Si sa collaboration avec Tyner a prouvé sa maîtrise du langage modal et hard bop, son travail avec le Sun Ra Arkestra a révélé une autre facette de sa personnalité artistique. Rejoindre l'Arkestra n'est pas une mince affaire ; cela demande une ouverture d'esprit totale et une capacité à abandonner les structures conventionnelles au profit de l'improvisation collective et de la théâtralité. Juini Booth y a trouvé un espace de liberté inouï. Au sein de cette formation tentaculaire, il a su être le pivot terrestre d'une musique qui visait les étoiles. Il a prouvé que l'on pouvait garder un ancrage blues et terrien même au milieu du chaos organisé de Sun Ra. Cette dualité entre le respect de la tradition et la soif d'avant-garde est la signature même de Booth. Il a également prêté ses talents à d'autres explorateurs sonores comme Pharoah Sanders ou Elvin Jones, confirmant son statut de passeur entre les mondes.

La technique et le son : Une approche physique de l'instrument

Pour les bassistes qui nous lisent, il est important d'analyser ce qui faisait la spécificité du jeu de Juini Booth. Il appartenait à cette école de contrebassistes qui privilégient l'attaque et la résonance acoustique pure. Souvent adepte des cordes en boyau pour leur sonorité sombre et percutante, il n'hésitait pas à régler son action haute pour maximiser la projection, ce qui demandait une force physique considérable dans les doigts. Son pizzicato était franc, presque agressif par moments, mais toujours au service de la pulsation.
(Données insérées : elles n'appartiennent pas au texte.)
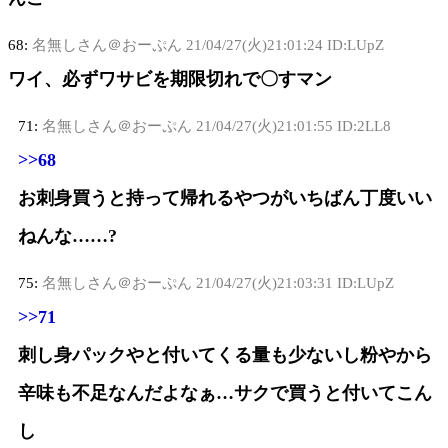
68:
名無しさん＠おーぷん
21/04/27(火)21:01:24 ID:LUpZ
ワイ、必ずワサビを期限切れで〇すマン
71:
名無しさん＠おーぷん
21/04/27(火)21:01:55 ID:2LL8
>>68
お刺身買うと持って帰れるやつがいちばん丁度いい
ねんな……?
75:
名無しさん＠おーぷん
21/04/27(火)21:03:31 ID:LUpZ
>>71
刺し身パックやと付いてくる量も少ないし粉やから
辛味も不足なんだよなぁ…サクで買うと付いてこん
し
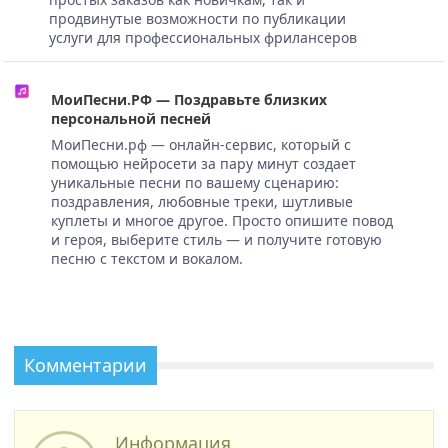
продвинутые возможности по публикации
услуги для профессиональных фрилансеров
МоиПесни.РФ — Поздравьте близких
персональной песней
МоиПесни.рф — онлайн-сервис, который с
помощью нейросети за пару минут создает
уникальные песни по вашему сценарию:
поздравления, любовные треки, шутливые
куплеты и многое другое. Просто опишите повод
и героя, выберите стиль — и получите готовую
песню с текстом и вокалом.
Комментарии
Информация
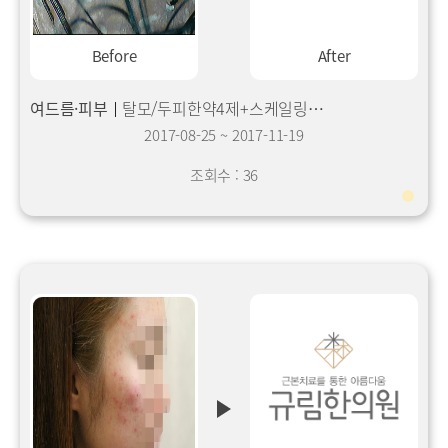
Before
After
여드름·피부
탈모/두피한약4제+스케일링5회+베이직5회
2017-08-25
~
2017-11-19
조회수 : 36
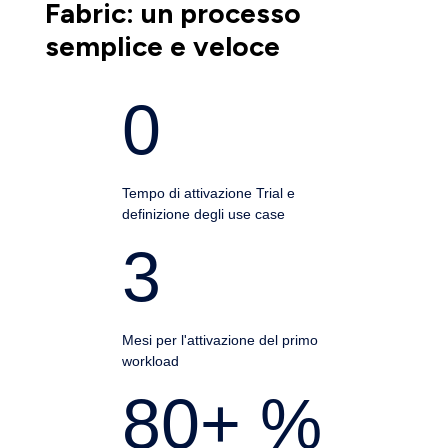
Fabric: un processo
semplice e veloce
0
Tempo di attivazione Trial e
definizione degli use case
3
Mesi per l'attivazione del primo
workload
80
+ %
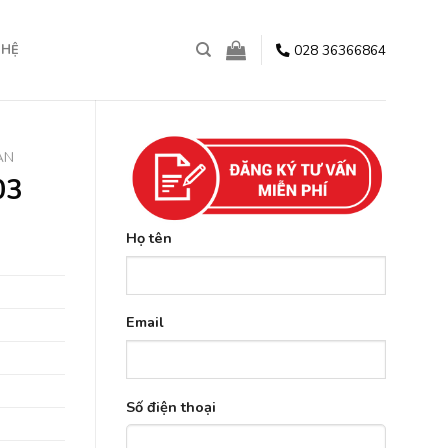
028 36366864
 HỆ
ẠN
03
Họ tên
Email
Số điện thoại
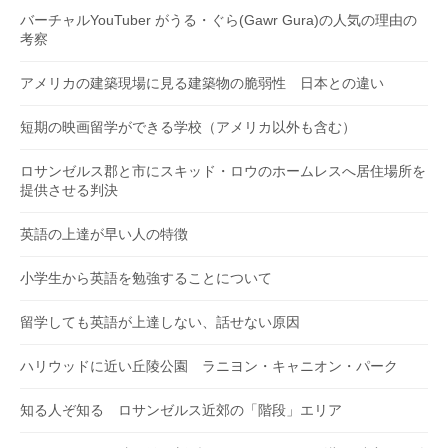
バーチャルYouTuber がうる・ぐら(Gawr Gura)の人気の理由の
考察
アメリカの建築現場に見る建築物の脆弱性 日本との違い
短期の映画留学ができる学校（アメリカ以外も含む）
ロサンゼルス郡と市にスキッド・ロウのホームレスへ居住場所を
提供させる判決
英語の上達が早い人の特徴
小学生から英語を勉強することについて
留学しても英語が上達しない、話せない原因
ハリウッドに近い丘陵公園 ラニヨン・キャニオン・パーク
知る人ぞ知る ロサンゼルス近郊の「階段」エリア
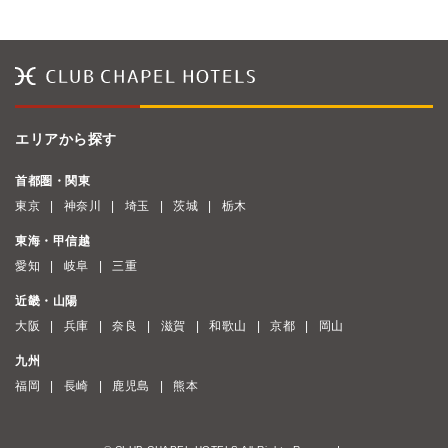
エリアから探す
首都圏・関東
東京
神奈川
埼玉
茨城
栃木
東海・甲信越
愛知
岐阜
三重
近畿・山陽
大阪
兵庫
奈良
滋賀
和歌山
京都
岡山
九州
福岡
長崎
鹿児島
熊本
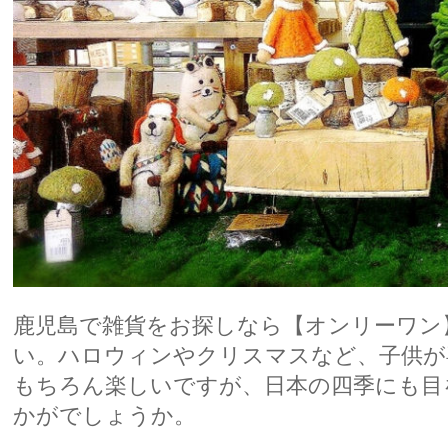
鹿児島で雑貨をお探しなら【オンリーワン
い。ハロウィンやクリスマスなど、子供が
もちろん楽しいですが、日本の四季にも目
かがでしょうか。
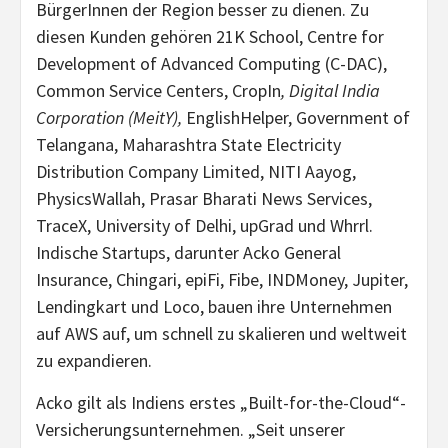
BürgerInnen der Region besser zu dienen. Zu
diesen Kunden gehören 21K School, Centre for
Development of Advanced Computing (C-DAC),
Common Service Centers, CropIn
,
Digital India
Corporation (MeitY),
EnglishHelper, Government of
Telangana, Maharashtra State Electricity
Distribution Company Limited, NITI Aayog,
PhysicsWallah, Prasar Bharati News Services,
TraceX, University of Delhi, upGrad und Whrrl.
Indische Startups, darunter Acko General
Insurance, Chingari, epiFi, Fibe, INDMoney, Jupiter,
Lendingkart und Loco, bauen ihre Unternehmen
auf AWS auf, um schnell zu skalieren und weltweit
zu expandieren.
Acko gilt als Indiens erstes „Built-for-the-Cloud“-
Versicherungsunternehmen. „Seit unserer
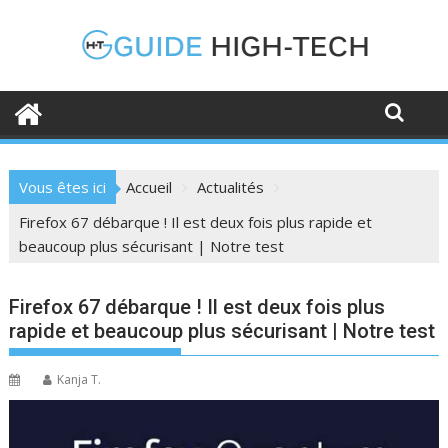
Skip
to
content
Vous êtes ici
Accueil
Actualités
Firefox 67 débarque ! Il est deux fois plus rapide et
beaucoup plus sécurisant | Notre test
Firefox 67 débarque ! Il est deux fois plus
rapide et beaucoup plus sécurisant | Notre test
Kanja T.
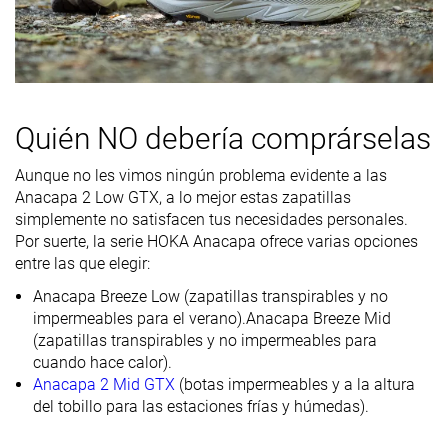
Rigidez de la
Firme
Firme
-
mediasuela
Diferencia de
Grande
Grande
Estándar
la rigidez de la
mediasuela
Quién NO debería comprárselas
en frío
Aunque no les vimos ningún problema evidente a las
Rigidez
Firmes
Moderadas
Firmes
Anacapa 2 Low GTX, a lo mejor estas zapatillas
torsional
simplemente no satisfacen tus necesidades personales.
Por suerte, la serie HOKA Anacapa ofrece varias opciones
Rigidez del
Flexibles
Moderadas
Moderadas
entre las que elegir:
contrafuerte
del talón
Anacapa Breeze Low (zapatillas transpirables y no
impermeables para el verano).
Anacapa Breeze Mid
Flexibilidad
Rígida
Moderada
Rígida
(zapatillas transpirables y no impermeables para
cuando hace calor).
Dureza de la
Estándar
Estándar
Estándar
Anacapa 2 Mid GTX
(botas impermeables y a la altura
suela
del tobillo para las estaciones frías y húmedas).
Impermeabilización
Impermeables
Impermeables
Impermeables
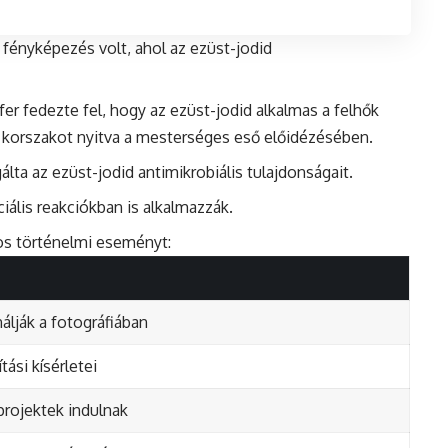
a fényképezés volt, ahol az ezüst-jodid
r fedezte fel, hogy az ezüst-jodid alkalmas a felhők
j korszakot nyitva a mesterséges eső előidézésében.
lta az ezüst-jodid antimikrobiális tulajdonságait.
iális reakciókban is alkalmazzák.
tos történelmi eseményt:
álják a fotográfiában
ási kísérletei
projektek indulnak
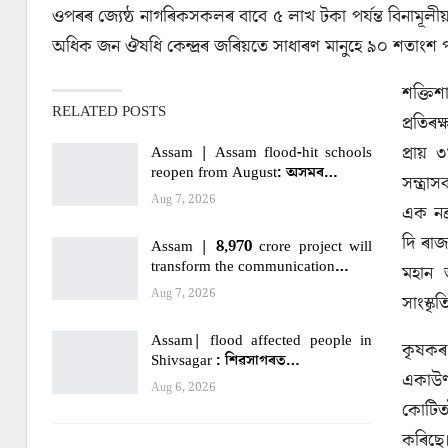
ওপৰৰ জ্যেষ্ঠ নাগৰিকসকলৰ বাবে ৫ লাখ টকা পর্যন্ত বিনামূল
অধিক জন ঔষধি কেন্দ্ৰৰ জৰিয়তে সাধাৰণ মানুহে ৯০ শতাংশ পর
শক্তিশ
RELATED POSTS
প্ৰতিৰ
প্রায় 
Assam | Assam flood-hit schools
reopen from August: অসমৰ…
সন্ত্র
Aug 7, 2026
এক নক্
দি ৰাজ
Assam | 8,970 crore project will
transform the communication…
মহান 
Aug 7, 2026
সাংস্ক
Assam| flood affected people in
কৃষকৰ
Shivsagar : শিৱসাগৰত…
একাউণ
Aug 6, 2026
কোটিত
কৰিছে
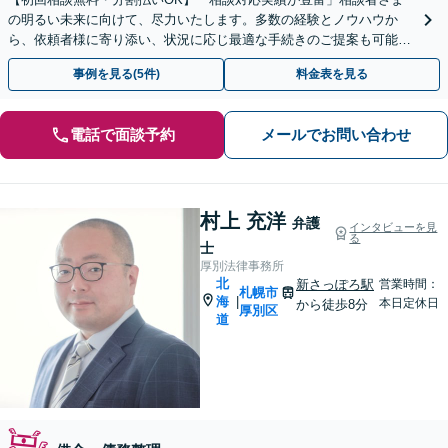
の明るい未来に向けて、尽力いたします。多数の経験とノウハウか
ら、依頼者様に寄り添い、状況に応じ最適な手続きのご提案も可能。
手続きや交渉などは弁護士が対応【休日・夜間相談可】
事例を見る(5件)
料金表を見る
電話で面談予約
メールでお問い合わせ
村上 充洋
弁護
インタビューを見
る
士
厚別法律事務所
北
新さっぽろ駅
営業時間：
札幌市
海
|
本日定休日
から徒歩8分
厚別区
道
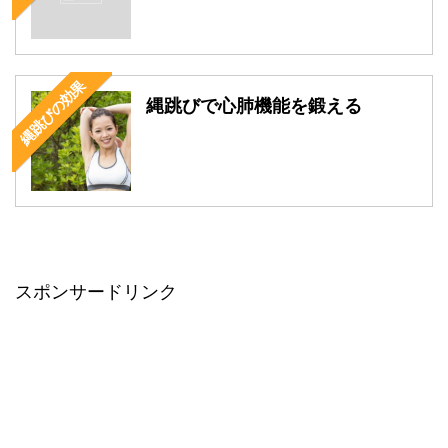
縄跳びの効果
縄跳びで心肺機能を鍛える
スポンサードリンク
Contrairement à certains contemporains qui cherchaient à faire de la basse un instrument soliste véloce à l'image du saxophone, Booth a toujours valorisé le rôle fondamental de la basse comme moteur de l'orchestre. Ses lignes de basse étaient des fondations de béton armé, construites avec une logique harmonique impeccable. Lorsqu'il prenait un solo, c'était souvent pour raconter une histoire avec un phrasé vocal, chantant, rappelant parfois les inflexions de la voix humaine ou les complaintes du blues.

Un héritage discret mais puissant

Juini Booth a continué à jouer et à enseigner jusqu'à la fin de sa vie, devenant une figure patriarcale pour la jeune génération de musiciens new-yorkais et internationaux. Il n'a jamais cherché la célébrité facile des leaders de groupe commerciaux, préférant la noblesse du musicien au service de la musique. Sa discographie est immense, mais souvent dispersée en tant qu'accompagnateur, ce qui rend la redécouverte de son œuvre d'autant plus gratifiante pour le chercheur passionné.

En ce jour anniversaire, nous célébrons non seulement la naissance d'un homme, mais aussi la persistance d'une certaine idée de la basse : un instrument noble, physique, qui ne triche pas. Juini Booth incarnait cette intégrité. Il nous rappelle que pour faire s'envoler la musique, il faut quelqu'un pour en tenir fermement les racines. Que l'on écoute aujourd'hui un enregistrement furieux avec McCoy Tyner ou une excentricité cosmique avec Sun Ra, le son de Juini Booth reste là, vibrant, chaud et éternel.